Setiap pulang kampung
aku selalu melewati jalan samping sekolah. Satu-satunya akses untuk menuju ke
kampungku. Jalan yang dulu selalu aku lewati setiap pagi dan siangnya. Aku
selalu menyempatkan untuk melihat bangunan itu. Masih sama, hanya sedikit tambahan
bangunan dan hadirnya taman-taman kecil depan kelas.
Dalam samar kadang aku
masih mendengar suara-suara bagaimana dulu kami bernyanyi lagu Tanah Air dengan
keras dan beradu merdu. Ah ya, menyanyikan lagu itu selalu membuat kami semakin
mencintai Indonesia, seburuk dan sejelek apapun orang mencela.
Musim layangan, sepulang
sekolah biasanya aku akan menuju sawah. Sekedar melihat ramainya orang tumpah
ruah di sawah. Tidak ada batasan umur. Jika ada layangan putus semua akan
berlari untuk mendapatkannya. Aku turut serta berlari menjadi yang tercepat
mendapatkan. Sejauh apapun layangan terbang terbawa angin, sejauh itu pula Aku
akan terus mengejar. Mendapatkan layangan putus adalah kebanggaan tersendiri,
meski sampai sekarang aku tak pernah mampu mendapatkannya. Setidaknya aku telah
berusaha.
Kelihatannya persaingan
memperebutkan layangan putus hanya sepele. Persaingan anak-anak dalam dunia
kecilnya. Tapi semangat yang tergambar jelas dari wajah mereka menandakan
bagaimana seriusnya mereka ‘meraih’ apa yang dikejarnya. Yang tidak kalah
penting adalah keceriaan. Mengumbar tawa disetiap medan yang dilalui, sesulit apapun.

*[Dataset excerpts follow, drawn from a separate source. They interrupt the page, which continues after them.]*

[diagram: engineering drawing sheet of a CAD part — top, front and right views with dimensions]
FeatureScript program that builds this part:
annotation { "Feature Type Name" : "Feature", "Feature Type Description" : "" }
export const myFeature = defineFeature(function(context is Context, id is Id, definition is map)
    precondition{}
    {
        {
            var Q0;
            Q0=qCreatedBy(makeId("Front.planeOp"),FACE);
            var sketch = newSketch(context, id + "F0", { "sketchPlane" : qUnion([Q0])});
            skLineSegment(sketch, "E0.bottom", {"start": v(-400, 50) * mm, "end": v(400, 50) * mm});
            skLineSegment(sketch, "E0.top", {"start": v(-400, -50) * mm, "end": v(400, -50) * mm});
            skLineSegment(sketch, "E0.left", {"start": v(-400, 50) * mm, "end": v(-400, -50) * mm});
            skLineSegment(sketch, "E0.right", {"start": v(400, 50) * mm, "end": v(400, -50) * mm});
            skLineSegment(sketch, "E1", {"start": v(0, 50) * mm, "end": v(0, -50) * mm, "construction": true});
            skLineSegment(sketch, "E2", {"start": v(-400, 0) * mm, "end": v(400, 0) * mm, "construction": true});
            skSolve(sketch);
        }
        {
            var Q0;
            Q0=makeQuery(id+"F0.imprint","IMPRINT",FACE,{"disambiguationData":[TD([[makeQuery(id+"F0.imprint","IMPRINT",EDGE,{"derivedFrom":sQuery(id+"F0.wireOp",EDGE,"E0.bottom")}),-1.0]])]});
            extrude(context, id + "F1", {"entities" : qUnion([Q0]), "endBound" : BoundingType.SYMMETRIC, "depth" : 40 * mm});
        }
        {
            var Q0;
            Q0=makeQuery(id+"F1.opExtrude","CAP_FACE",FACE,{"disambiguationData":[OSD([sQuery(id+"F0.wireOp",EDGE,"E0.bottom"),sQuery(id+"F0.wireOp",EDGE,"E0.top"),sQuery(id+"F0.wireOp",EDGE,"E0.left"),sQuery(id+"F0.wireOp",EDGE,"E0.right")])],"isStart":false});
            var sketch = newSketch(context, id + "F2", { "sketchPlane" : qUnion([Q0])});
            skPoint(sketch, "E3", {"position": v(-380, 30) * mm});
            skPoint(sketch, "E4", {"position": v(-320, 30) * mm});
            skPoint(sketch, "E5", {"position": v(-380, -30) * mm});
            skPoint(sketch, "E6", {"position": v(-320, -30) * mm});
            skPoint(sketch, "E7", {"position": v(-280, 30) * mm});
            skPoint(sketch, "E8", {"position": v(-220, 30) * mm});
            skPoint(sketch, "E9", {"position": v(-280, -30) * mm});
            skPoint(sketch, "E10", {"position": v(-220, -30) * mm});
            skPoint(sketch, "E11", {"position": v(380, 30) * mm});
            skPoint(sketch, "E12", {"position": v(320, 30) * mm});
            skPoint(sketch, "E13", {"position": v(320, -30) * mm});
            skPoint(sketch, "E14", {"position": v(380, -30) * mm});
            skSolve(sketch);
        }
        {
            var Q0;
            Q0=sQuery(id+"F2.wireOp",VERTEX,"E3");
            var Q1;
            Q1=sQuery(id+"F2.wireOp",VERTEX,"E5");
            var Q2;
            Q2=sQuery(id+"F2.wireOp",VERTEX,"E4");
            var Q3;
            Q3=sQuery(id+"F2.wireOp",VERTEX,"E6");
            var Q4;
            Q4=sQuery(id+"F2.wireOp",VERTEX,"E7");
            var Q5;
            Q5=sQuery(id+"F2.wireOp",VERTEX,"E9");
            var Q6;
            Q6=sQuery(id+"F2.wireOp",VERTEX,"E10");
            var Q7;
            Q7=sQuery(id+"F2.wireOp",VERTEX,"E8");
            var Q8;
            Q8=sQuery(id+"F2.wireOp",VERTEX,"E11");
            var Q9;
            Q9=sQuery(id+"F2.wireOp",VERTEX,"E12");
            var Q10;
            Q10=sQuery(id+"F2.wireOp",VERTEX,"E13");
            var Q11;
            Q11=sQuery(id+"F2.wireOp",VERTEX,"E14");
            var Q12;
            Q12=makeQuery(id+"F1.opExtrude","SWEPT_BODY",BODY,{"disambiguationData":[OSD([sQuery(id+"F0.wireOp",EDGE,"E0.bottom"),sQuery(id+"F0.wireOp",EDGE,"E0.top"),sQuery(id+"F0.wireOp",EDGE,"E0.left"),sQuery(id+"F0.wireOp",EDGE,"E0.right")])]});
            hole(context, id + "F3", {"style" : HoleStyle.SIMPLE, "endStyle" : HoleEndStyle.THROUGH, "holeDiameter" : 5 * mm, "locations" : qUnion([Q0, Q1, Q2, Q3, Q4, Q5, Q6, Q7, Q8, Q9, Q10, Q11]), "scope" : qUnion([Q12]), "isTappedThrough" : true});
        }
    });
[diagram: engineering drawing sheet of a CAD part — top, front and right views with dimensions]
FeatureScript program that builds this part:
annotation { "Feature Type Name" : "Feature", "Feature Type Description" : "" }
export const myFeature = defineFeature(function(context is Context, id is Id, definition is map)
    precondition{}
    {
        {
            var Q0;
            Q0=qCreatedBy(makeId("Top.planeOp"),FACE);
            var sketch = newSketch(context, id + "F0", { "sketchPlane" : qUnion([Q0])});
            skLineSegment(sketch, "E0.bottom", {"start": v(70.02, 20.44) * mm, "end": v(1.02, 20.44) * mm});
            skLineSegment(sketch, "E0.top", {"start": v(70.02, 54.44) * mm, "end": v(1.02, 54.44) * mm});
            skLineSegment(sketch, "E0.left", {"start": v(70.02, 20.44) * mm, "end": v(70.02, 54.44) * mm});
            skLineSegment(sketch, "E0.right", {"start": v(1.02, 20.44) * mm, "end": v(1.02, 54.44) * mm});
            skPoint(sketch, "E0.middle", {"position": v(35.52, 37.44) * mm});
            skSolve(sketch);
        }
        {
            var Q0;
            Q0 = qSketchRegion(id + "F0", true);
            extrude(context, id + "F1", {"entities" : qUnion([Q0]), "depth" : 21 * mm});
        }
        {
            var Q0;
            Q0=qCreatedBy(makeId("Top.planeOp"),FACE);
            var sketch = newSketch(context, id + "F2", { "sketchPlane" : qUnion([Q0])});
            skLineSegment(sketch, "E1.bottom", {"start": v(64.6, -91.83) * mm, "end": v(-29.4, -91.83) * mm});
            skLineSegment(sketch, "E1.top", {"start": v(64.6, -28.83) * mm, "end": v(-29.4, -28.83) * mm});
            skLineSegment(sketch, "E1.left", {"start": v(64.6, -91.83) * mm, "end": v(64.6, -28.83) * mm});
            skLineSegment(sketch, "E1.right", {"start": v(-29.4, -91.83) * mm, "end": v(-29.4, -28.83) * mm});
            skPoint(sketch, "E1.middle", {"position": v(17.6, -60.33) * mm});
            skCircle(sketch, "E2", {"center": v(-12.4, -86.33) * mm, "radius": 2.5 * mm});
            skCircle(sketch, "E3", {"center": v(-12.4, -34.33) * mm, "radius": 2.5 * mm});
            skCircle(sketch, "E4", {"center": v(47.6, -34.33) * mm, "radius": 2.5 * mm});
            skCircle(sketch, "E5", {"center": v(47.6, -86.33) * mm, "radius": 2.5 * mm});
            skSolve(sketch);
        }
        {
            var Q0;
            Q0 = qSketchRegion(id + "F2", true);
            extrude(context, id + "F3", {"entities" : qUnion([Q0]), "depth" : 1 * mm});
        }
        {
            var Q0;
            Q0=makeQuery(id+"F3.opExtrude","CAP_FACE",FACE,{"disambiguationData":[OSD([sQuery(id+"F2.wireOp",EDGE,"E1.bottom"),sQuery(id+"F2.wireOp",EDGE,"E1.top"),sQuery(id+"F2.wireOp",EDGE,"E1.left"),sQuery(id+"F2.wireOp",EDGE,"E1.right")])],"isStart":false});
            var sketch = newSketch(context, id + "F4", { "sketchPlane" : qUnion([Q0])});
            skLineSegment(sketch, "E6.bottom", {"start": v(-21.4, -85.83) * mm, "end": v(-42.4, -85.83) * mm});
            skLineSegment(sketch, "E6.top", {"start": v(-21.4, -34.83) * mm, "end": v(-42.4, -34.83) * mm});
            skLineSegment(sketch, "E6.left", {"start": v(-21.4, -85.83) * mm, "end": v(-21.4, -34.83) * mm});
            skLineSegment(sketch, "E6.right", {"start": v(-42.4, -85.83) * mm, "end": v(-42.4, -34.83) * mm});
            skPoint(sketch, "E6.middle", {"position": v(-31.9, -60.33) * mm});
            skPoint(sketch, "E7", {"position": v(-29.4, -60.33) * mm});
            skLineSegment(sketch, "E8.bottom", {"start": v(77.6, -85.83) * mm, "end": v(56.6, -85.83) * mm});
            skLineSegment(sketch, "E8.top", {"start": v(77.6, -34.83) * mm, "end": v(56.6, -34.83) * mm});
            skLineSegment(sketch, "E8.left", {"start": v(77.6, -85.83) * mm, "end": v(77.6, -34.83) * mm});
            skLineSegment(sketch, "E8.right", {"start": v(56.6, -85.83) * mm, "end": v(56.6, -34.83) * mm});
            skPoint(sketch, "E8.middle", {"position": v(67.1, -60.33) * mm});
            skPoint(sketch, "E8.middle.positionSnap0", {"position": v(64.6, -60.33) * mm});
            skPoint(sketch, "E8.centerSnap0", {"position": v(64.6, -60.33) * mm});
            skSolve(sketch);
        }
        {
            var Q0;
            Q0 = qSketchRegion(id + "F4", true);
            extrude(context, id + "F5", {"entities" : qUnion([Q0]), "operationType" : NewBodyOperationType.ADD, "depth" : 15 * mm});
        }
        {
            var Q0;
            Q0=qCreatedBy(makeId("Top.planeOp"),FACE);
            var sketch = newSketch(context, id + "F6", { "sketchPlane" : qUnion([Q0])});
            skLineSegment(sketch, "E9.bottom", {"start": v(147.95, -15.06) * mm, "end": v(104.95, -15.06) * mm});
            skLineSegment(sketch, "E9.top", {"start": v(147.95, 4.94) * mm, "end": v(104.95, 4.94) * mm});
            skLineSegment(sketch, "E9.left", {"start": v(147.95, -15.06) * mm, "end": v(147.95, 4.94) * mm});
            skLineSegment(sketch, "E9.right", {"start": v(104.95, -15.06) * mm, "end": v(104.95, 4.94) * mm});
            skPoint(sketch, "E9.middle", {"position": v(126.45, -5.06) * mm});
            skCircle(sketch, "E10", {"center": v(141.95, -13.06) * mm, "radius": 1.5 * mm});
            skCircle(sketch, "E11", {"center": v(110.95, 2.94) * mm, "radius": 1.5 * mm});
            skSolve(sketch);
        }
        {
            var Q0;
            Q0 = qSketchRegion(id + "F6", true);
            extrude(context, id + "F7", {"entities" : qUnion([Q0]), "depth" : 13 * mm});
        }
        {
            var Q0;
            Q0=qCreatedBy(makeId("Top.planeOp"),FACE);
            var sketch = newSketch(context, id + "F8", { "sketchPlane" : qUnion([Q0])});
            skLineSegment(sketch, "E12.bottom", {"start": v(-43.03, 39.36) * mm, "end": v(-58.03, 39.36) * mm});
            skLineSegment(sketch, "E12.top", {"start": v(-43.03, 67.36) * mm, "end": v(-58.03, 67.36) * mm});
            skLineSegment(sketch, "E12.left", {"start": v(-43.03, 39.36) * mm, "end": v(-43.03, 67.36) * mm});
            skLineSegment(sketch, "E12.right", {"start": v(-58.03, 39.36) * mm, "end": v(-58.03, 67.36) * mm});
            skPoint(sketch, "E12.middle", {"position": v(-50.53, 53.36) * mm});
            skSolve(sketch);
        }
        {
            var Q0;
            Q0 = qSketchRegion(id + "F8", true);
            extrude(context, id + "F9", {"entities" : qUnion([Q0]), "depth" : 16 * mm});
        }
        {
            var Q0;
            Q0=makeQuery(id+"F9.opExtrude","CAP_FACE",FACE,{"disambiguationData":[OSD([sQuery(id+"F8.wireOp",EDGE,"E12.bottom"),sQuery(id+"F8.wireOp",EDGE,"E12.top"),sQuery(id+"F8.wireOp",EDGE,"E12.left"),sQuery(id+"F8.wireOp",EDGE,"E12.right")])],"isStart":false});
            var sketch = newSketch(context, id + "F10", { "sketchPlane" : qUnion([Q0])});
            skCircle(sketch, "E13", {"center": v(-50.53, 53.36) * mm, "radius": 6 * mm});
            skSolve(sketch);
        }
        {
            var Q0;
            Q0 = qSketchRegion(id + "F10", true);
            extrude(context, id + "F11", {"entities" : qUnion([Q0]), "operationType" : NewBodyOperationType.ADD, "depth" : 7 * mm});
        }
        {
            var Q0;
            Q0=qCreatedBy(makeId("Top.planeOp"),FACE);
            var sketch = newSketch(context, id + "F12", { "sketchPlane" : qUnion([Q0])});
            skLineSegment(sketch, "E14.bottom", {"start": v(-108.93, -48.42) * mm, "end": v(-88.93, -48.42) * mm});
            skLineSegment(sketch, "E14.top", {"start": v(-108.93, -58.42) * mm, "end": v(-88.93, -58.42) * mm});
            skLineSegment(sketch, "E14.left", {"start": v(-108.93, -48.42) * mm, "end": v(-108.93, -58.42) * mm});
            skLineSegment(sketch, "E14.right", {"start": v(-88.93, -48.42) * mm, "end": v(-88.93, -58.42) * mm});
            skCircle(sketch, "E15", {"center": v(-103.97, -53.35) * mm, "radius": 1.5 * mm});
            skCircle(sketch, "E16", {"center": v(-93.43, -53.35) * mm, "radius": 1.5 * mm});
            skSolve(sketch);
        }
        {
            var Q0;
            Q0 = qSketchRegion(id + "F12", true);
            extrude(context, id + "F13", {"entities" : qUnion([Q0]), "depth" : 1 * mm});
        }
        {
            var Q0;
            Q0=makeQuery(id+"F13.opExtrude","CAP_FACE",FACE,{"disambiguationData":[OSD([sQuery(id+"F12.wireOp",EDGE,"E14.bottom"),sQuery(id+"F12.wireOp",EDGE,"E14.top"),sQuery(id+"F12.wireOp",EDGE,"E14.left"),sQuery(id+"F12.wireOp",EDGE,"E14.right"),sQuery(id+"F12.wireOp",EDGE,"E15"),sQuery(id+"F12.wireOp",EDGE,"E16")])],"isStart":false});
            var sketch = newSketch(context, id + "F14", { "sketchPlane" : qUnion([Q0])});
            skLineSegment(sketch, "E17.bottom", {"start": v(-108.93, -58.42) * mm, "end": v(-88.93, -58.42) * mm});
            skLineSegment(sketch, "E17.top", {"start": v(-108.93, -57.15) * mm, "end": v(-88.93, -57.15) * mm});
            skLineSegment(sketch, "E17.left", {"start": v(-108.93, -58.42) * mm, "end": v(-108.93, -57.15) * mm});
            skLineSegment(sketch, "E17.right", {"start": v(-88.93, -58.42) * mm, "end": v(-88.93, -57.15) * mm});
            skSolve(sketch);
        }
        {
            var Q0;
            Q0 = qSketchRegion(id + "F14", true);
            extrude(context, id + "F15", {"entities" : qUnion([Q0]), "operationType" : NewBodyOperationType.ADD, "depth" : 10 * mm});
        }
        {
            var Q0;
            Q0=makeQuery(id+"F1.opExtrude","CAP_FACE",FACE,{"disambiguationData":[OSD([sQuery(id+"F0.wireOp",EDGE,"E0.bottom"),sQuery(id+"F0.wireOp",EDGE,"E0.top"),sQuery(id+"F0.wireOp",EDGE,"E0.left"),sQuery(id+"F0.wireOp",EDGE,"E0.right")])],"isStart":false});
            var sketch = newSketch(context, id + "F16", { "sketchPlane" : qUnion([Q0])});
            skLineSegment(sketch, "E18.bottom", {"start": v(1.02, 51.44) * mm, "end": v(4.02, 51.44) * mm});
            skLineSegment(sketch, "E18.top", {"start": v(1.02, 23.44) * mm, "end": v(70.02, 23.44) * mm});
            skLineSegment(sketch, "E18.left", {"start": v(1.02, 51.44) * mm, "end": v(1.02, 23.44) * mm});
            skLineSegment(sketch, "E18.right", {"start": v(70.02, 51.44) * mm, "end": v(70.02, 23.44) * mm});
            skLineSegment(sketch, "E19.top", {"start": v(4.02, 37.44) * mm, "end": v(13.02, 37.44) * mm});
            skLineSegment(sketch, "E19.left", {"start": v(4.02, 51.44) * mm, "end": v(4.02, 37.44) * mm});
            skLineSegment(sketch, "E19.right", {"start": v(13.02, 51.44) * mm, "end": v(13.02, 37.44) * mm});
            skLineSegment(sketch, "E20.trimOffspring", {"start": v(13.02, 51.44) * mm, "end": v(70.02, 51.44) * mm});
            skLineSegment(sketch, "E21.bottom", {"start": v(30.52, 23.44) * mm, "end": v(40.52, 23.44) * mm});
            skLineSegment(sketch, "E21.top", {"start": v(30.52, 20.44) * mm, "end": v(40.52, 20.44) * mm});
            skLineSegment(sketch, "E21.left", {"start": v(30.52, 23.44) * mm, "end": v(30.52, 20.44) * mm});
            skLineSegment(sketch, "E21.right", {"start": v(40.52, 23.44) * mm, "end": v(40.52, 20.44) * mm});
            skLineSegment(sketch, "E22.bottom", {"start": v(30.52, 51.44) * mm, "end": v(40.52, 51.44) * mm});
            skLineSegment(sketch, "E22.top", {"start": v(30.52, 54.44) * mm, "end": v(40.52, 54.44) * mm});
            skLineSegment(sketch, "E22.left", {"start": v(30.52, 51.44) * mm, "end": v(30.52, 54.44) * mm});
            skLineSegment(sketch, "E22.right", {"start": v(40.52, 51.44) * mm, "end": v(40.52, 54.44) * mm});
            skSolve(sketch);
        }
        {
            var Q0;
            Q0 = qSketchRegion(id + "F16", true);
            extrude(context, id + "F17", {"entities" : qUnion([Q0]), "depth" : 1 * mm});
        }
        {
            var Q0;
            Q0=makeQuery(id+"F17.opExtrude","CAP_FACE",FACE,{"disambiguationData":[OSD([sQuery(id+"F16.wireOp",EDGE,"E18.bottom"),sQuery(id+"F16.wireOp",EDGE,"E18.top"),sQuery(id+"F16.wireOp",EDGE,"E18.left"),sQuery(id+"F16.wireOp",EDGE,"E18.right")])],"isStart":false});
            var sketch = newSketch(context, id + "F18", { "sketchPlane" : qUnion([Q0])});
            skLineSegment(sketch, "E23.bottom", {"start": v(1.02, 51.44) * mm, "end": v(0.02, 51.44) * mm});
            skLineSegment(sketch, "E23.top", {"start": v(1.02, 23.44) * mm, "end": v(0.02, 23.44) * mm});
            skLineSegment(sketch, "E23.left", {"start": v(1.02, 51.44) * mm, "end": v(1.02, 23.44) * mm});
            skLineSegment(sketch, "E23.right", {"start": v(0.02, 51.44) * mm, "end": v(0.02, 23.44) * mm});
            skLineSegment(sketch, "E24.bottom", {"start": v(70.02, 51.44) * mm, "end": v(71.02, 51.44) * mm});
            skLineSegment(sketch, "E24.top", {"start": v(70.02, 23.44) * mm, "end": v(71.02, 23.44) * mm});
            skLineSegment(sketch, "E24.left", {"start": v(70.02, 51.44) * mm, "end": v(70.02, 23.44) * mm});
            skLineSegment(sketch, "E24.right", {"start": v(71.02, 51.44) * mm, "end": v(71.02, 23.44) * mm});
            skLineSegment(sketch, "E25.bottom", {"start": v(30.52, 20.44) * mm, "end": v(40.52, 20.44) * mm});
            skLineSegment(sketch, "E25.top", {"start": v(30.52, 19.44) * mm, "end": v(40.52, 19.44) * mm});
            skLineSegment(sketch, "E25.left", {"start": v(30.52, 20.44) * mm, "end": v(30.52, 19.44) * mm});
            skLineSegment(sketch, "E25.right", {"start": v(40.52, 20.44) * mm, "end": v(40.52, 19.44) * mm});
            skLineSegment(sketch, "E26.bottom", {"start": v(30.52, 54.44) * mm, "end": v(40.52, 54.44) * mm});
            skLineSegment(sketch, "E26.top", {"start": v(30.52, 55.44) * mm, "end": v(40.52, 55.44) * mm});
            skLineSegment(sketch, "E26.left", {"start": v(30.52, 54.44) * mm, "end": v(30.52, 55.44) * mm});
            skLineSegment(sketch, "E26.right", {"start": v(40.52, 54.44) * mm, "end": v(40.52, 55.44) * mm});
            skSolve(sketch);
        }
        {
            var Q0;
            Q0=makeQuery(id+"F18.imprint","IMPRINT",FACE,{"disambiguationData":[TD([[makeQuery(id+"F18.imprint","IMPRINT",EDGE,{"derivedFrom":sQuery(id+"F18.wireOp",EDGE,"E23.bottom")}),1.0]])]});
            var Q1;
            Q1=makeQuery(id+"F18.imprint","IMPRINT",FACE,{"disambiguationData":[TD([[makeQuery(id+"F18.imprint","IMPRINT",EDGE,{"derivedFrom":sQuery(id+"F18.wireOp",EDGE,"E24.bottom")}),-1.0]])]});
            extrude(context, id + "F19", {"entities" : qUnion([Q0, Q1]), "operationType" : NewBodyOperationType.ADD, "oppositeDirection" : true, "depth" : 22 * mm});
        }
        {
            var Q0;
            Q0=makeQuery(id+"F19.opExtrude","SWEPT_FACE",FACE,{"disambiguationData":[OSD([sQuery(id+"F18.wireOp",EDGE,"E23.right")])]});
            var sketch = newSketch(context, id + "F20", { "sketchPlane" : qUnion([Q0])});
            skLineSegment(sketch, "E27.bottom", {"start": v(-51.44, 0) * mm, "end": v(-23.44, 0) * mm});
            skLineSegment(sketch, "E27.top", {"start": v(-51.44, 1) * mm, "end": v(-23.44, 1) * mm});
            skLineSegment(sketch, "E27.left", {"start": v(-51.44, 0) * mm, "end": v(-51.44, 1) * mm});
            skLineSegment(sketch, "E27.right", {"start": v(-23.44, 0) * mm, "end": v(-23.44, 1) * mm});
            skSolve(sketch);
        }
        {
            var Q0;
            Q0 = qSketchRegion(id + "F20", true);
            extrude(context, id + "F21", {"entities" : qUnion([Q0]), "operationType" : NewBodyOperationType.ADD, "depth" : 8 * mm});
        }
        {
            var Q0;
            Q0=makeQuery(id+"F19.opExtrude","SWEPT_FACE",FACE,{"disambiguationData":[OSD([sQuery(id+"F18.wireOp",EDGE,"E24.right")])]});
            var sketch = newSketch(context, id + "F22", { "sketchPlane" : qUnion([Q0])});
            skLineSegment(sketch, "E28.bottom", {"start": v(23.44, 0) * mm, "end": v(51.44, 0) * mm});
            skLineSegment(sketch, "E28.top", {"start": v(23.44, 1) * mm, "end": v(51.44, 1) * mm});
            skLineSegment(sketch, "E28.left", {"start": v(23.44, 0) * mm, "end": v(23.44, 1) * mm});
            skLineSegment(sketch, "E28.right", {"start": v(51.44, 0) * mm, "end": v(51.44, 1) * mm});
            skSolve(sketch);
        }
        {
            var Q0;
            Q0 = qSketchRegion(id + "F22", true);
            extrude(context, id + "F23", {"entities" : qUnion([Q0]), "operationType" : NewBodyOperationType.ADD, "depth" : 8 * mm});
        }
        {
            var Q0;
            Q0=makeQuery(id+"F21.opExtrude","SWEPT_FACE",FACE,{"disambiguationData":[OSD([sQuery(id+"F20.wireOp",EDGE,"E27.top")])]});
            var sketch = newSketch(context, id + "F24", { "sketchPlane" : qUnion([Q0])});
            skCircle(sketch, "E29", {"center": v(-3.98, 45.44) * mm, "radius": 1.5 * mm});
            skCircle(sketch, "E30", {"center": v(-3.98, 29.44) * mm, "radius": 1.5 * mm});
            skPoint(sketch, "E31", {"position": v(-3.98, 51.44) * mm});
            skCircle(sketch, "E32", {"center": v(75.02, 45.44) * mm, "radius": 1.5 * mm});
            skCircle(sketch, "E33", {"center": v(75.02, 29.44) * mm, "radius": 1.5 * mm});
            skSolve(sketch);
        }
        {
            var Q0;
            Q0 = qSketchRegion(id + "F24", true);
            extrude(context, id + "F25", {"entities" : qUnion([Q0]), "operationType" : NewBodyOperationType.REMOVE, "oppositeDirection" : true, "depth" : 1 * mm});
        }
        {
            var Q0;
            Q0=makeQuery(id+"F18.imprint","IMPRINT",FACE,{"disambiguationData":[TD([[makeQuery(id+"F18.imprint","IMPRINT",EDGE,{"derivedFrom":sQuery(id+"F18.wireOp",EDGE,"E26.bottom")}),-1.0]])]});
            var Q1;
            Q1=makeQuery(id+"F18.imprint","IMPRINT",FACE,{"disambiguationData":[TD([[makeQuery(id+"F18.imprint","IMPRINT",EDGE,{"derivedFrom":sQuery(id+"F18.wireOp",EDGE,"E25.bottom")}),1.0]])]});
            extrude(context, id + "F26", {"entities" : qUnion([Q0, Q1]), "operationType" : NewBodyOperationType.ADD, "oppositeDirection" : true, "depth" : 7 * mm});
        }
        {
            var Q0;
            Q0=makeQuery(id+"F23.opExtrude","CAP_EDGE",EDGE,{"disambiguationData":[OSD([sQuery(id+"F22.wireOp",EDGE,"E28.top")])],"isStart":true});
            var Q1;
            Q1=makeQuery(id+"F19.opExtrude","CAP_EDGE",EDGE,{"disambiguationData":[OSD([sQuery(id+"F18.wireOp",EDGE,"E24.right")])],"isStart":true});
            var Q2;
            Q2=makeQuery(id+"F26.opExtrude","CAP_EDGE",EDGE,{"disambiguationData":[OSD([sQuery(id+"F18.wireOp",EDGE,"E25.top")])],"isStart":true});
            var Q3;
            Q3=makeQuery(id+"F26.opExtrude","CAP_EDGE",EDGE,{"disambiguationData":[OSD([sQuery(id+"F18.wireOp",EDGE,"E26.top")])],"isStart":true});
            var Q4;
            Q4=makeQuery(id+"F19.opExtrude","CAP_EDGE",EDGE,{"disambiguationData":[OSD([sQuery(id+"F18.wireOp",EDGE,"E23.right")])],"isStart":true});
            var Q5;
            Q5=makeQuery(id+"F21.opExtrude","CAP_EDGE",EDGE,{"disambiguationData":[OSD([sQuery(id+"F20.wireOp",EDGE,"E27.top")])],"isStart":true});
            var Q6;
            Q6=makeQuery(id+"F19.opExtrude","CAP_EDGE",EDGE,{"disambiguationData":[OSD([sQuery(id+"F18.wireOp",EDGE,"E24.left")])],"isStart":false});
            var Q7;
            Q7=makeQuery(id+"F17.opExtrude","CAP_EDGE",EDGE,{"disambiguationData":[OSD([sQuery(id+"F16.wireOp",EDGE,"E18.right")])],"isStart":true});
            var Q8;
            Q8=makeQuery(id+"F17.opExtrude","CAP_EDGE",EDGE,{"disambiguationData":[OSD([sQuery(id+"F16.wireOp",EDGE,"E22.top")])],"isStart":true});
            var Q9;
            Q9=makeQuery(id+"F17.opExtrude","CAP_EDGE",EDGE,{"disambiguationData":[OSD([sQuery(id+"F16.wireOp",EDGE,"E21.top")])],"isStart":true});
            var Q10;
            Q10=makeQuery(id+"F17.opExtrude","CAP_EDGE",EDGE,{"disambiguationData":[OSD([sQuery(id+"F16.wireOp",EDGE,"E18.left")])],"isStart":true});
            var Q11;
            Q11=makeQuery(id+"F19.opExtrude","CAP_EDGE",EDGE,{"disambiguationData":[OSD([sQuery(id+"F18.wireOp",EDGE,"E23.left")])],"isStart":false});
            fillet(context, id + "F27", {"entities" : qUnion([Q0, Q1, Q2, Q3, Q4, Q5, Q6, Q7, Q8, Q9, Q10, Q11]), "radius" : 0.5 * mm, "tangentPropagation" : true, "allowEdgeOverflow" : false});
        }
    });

Hidup juga perlu ditertawakan bukan?
Dari sini aku belajar
bahwa hidup itu adalah kompetisi. Bersaing untuk yang terbaik. Berjuang menjadi
garda terdepan untuk menjadi seorang pemenang. Kita adalah kompetitor. Bukankah
dari awal penciptaan kita yang masih berupa sel sperma sudah berkompetisi
dengan jutaan sel sperma lainnya untuk mendapatkan sel telur?